Reactant molecules need to collide with enough force to overcome repulsion between their electron clouds and begin breaking their existing bonds. A match strike, a spark plug, or the friction of a lighter all provide that initial push. Once the first molecules react and release heat, that heat supplies the activation energy for neighboring molecules, and the reaction sustains itself. This is why a fire spreads on its own once it starts but won’t begin without ignition.
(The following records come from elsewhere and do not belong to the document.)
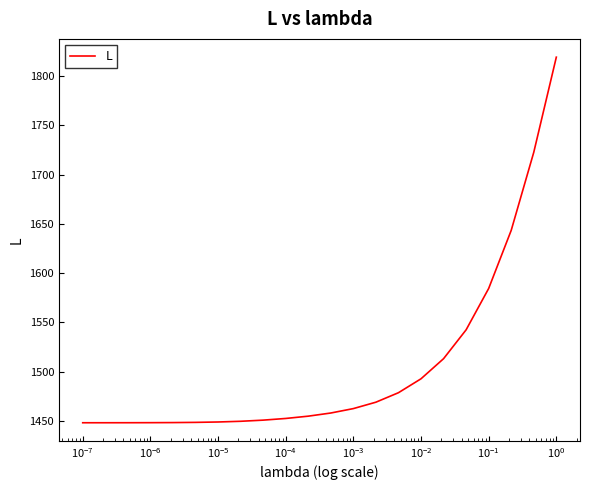

What is the smallest value displayed?

1448.2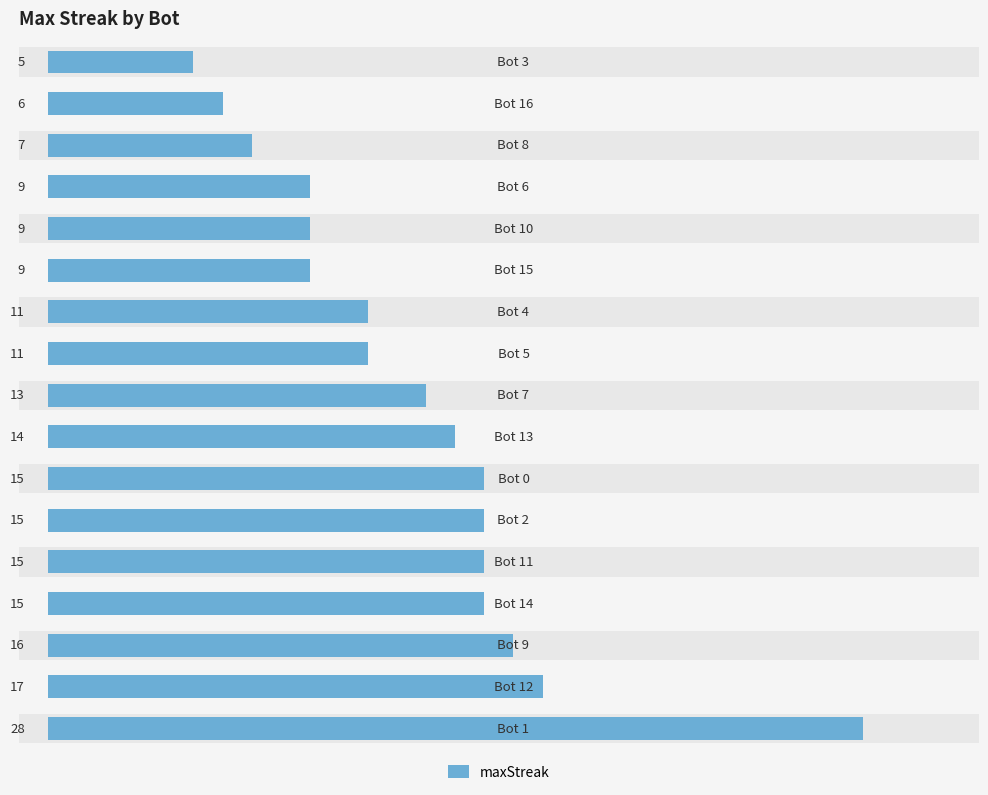

What is the difference between the second highest and second lowest values?

11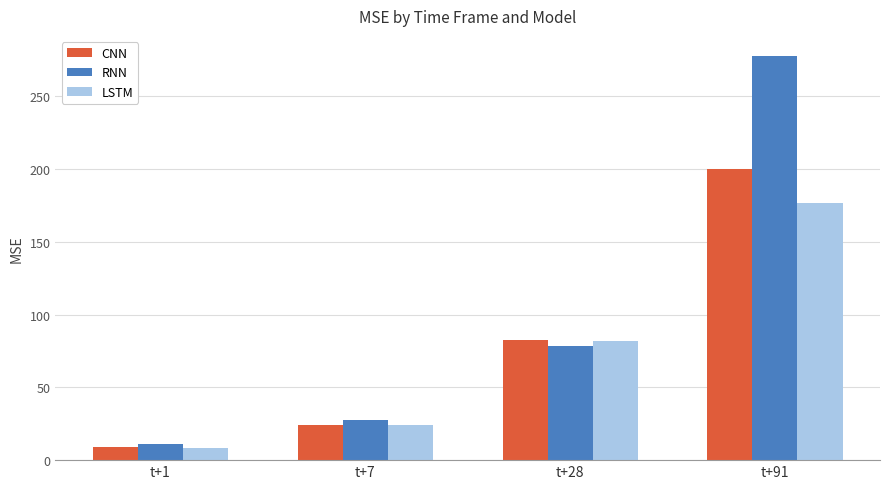

At which category does the chart reach its peak across all series?

t+91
Flame Temperatures Show the Scale
The sheer amount of energy released during combustion becomes obvious when you look at flame temperatures. A candle flame reaches about 1,000°C (1,800°F). A propane torch in open air hits roughly 1,980°C. Acetylene mixed with pure oxygen can reach 3,100°C, hot enough to cut through steel. Even a cigarette, one of the coolest common flames, burns between 400 and 700°C.
Those temperatures exist because the exothermic reaction is continuously dumping energy into a small volume of gas. The hotter the flame, the more efficiently the fuel is reacting with oxygen and the more energy is being released per second.
Burning vs. Respiration: The Same Reaction, Slowed Down
Your body actually runs a version of combustion every moment you’re alive. Cellular respiration oxidizes glucose with oxygen and produces carbon dioxide and water, the exact same end products as burning sugar in a flame. Both reactions are exothermic.
The difference is speed and control. Combustion happens rapidly at high temperatures and dumps energy as heat and light. Respiration happens at body temperature, step by step, guided by enzymes. Instead of releasing all the energy as heat, your cells capture most of it in a molecule called ATP, which powers everything from muscle contraction to brain activity. It’s the same chemical energy, just parceled out in a way that keeps you alive rather than on fire.
Are Any Steps of Burning Endothermic?
Strictly speaking, yes. The very first phase of a fire, where heat breaks down solid fuel into flammable gases (a process called pyrolysis), absorbs energy. Breaking bonds always costs energy. But once those gases mix with oxygen and ignite, the energy released by forming new bonds far exceeds what was absorbed. The overall reaction is decisively exothermic. In chemistry, a reaction’s classification depends on the net energy change, not on individual steps along the way. For combustion, the net change is always negative, meaning energy flows out into the environment.